Skip to main content

Parallel Jobs (parallel job)

When you run a small number of programs that use multiple CPU cores and run for a long time, run them as parallel jobs. (When you execute many jobs, use the array job of parallel jobs.)

To use the parallel job function in addition to the options described in the Batch Jpbs (batch job) page, specify the parallel environment with the -pe option.

Types of parallel jobs (overview)

Parallel environment types provided by the NIG supercomputer are as follows.

parallel environmentmeaning

def_slot N

N CPU cores are reserved on the same compute node. (When N exceeds the number of CPU cores on the compute node, the job will not start.)

mpi N

N CPU cores are reserved across multiple compute nodes. At that time, the compute nodes are selected by the round-robin method. As a result, the cores are secured in a form scattered among as many computing nodes as possible.

mpi-fillup N

N CPU cores are reserved across multiple computation nodes. At that time, the core is secured so that the number of calculation nodes is as small as possible.

pe_n N

The defined parallel environment is as follows.

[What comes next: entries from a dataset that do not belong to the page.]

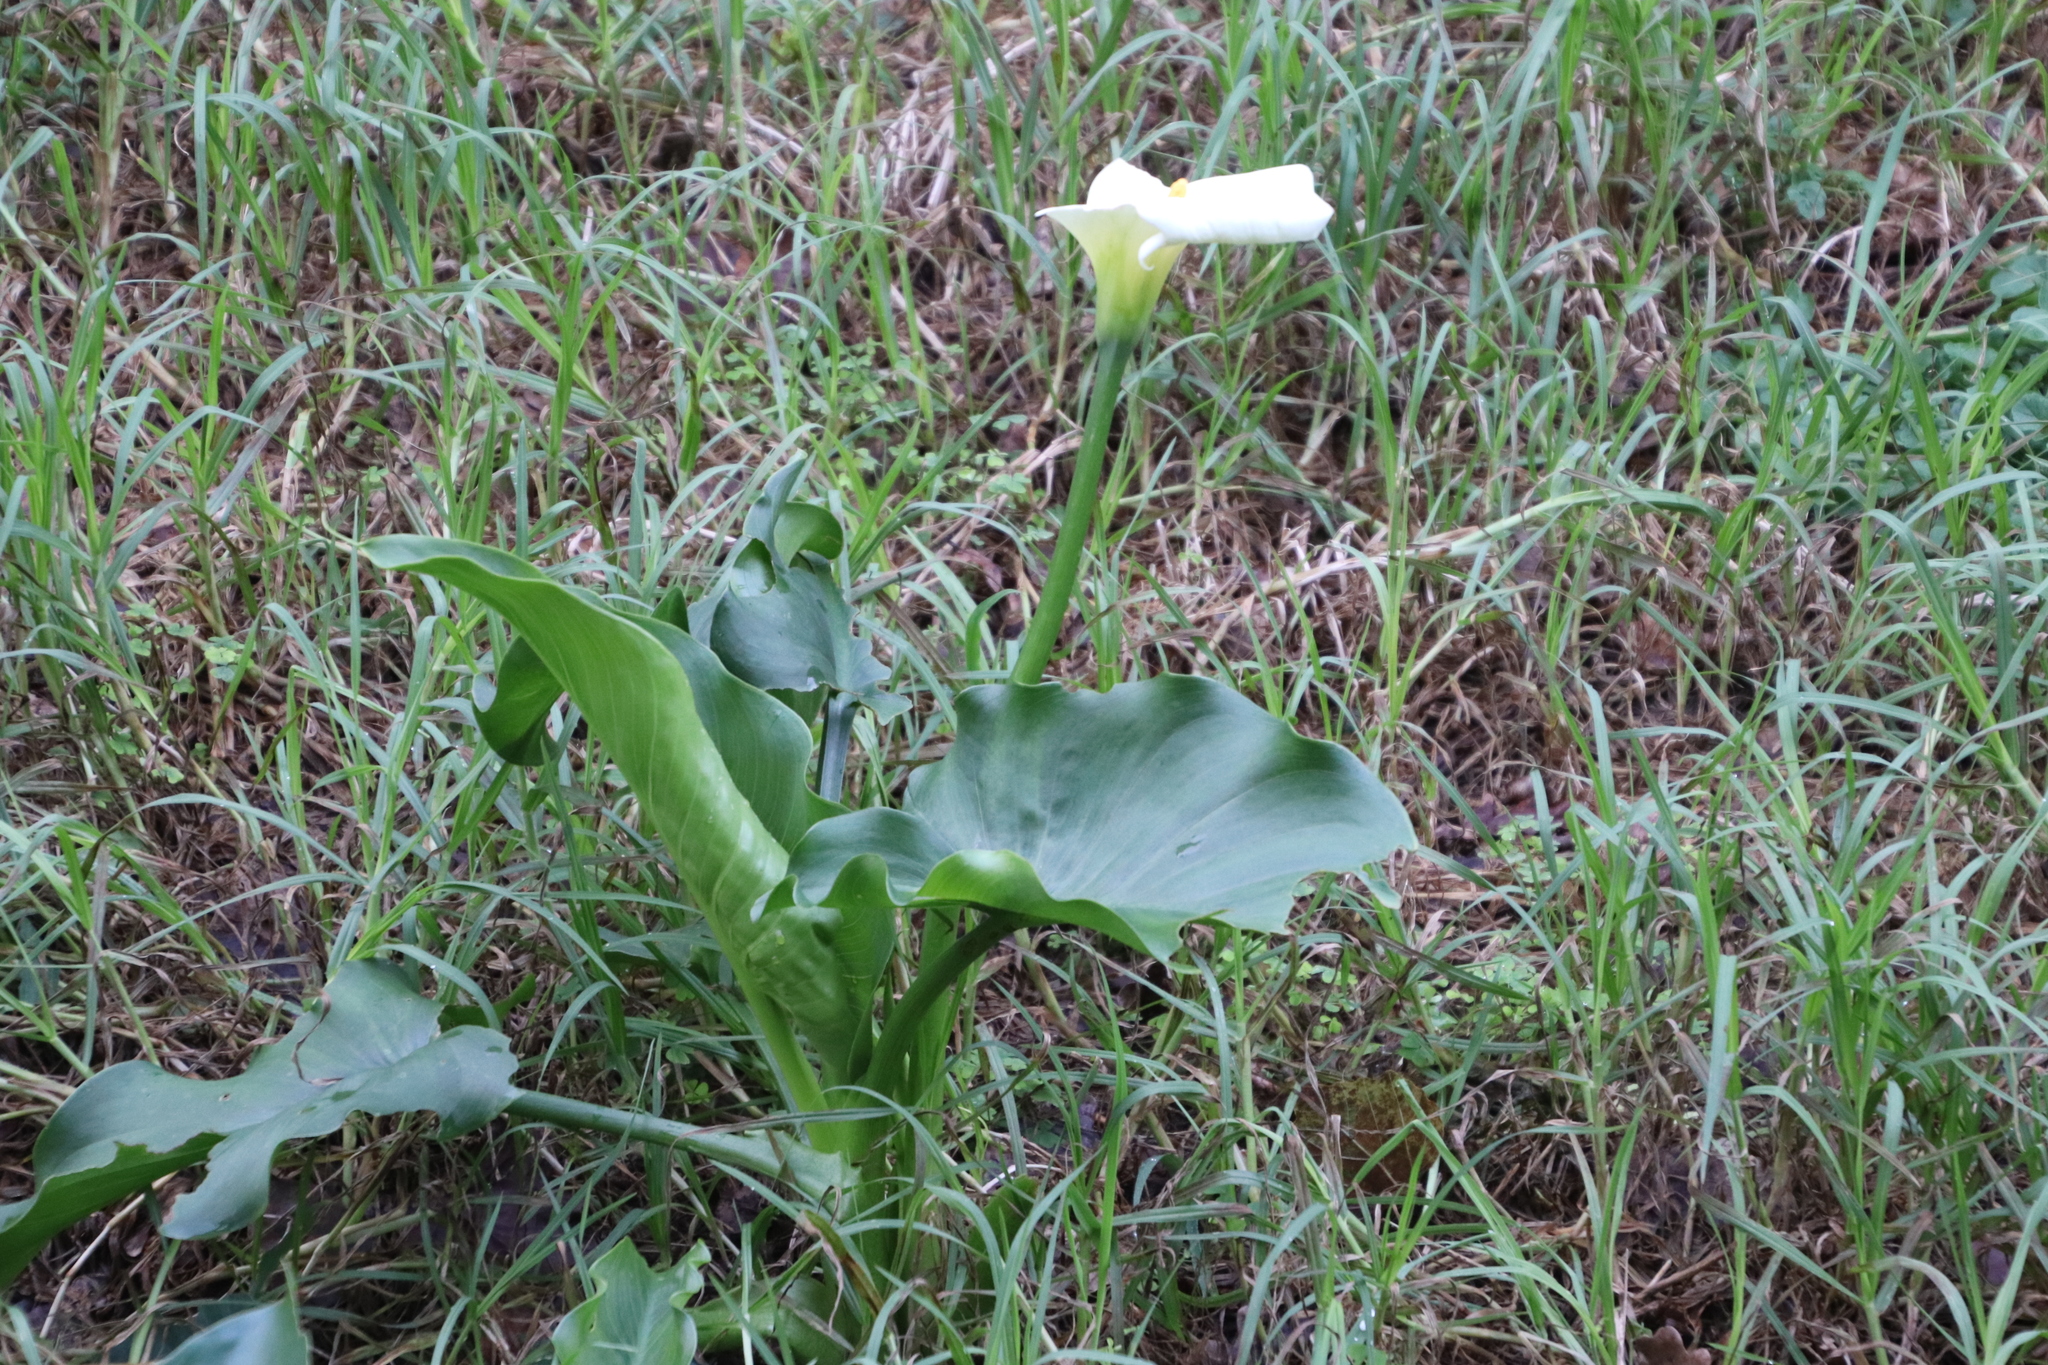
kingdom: Plantae
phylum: Tracheophyta
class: Liliopsida
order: Alismatales
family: Araceae
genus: Zantedeschia
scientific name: Zantedeschia aethiopica
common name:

pe_4, pe_8, pe_16, pe_32, pe_64,

pe_5, pe_10, pe_20

N cores are reserved across multiple computation nodes. At that time, n = 4,8,16,… cores are secured on each compute node.

The number of cores can be specified a range besides a single number.

  • qsub -pe mpi-fillup 100 -S /bin/bash job_script.sh
  • qsub -pe def_slot 20-100 -S /bin/bash job_script.sh
  • qsub -pe mpi 20- -S /bin/bash job_script.sh

Notes on specifying memory requirements for parallel jobs

When -l s_vmem or -l mem_req is specified for the parallel job, the job is submitted by requesting memory, which is multiplied by the number of parallels specified in the parallel environment and specified memory from the system.

For example, when you specify as below, it means that you have specified 16 × 8 = 128GB as the total memory used by the parallel jobs. Remember this point and decide requested memory to be specify.

-pe def_slot 16 -l s_vmem=8G -l mem_req=8G
-pe mpi-fillup 16 -l s_vem=8G -l mem_req=8G

Types of parallel jobs (detail)

CPU and memory allocation

The above example specifies one CPU core and the corresponding memory.

If the amount of memory is not specified when executing the qsub command (default value), e.g. for Thin node Type 1a, 8 GB of memory is allocated per CPU core. (This depends on the type of computer and the type of queue.)

def_slot always allocates the specified number of cores on the same compute node. In the example in the figure below, memory is 20GB per core, a total of 20GB x 2 cores = 40GB is allocated in one computer.

mpi allocates resources as evenly as possible to multiple computers. In the example below, if you specify mpi 2, memory is 20GB per CPU core and each computer is allocated 1 core x 20GB = 20GB each, for a total of 20GB x 2 computers = 40GB.

mpi-fillup allocates resources to one of the multiple computers as much as possible. If the resource cannot be allocated, it tries to allocate the resource to another computer. This is the difference with def_slot. In the example below, if there are two calculators with 64GB memory per calculator, if you specify mpi-fillup 4, the memory is 20GB per CPU core, 3 cores x 20GB = 60 GB for one of the two computers, 1 core x 20GB = 20 GB for the other, a total of 20GB x 4 cores = 80GB is allocated.

pe_N, if you speify pe_4 2, the resources are allocated to two computers with four cores each. In the example in the figure below, memory is 8GB per CPU core, 4 cores x 8GB = 32GB each for each computer, a total of 32GB x 2 computers = 64GB is allocated.

How to know which compute nodes have been allocated in a parallel job

$ qstat
job-ID prior name user state submit/start at queue jclass slots ja-task-ID
------------------------------------------------------------------------------------------------------
13862312 0.25410 QLOGIN you r 09/25/2021 23:34:49 login.q@at138 1
13862486 0.25194 QLOGIN you r 09/26/2021 10:15:28 login.q@at139 1
13862667 0.25084 QLOGIN you r 09/26/2021 15:40:40 login.q@at137 1
13862992 0.25039 an_example you r 09/26/2021 18:54:09 epyc.q@at143 2
13862987 0.25020 an_example you r 09/26/2021 19:44:58 epyc.q@at154 1
13862989 0.25040 an_example you qw 09/26/2021 18:50:50 2

$ qstat -j 13862992 | grep exec_host_list
exec_host_list 1: at143:2

You can see which compute nodes have been allocated from the exec_host_list line displayed by qstat -j <job number>.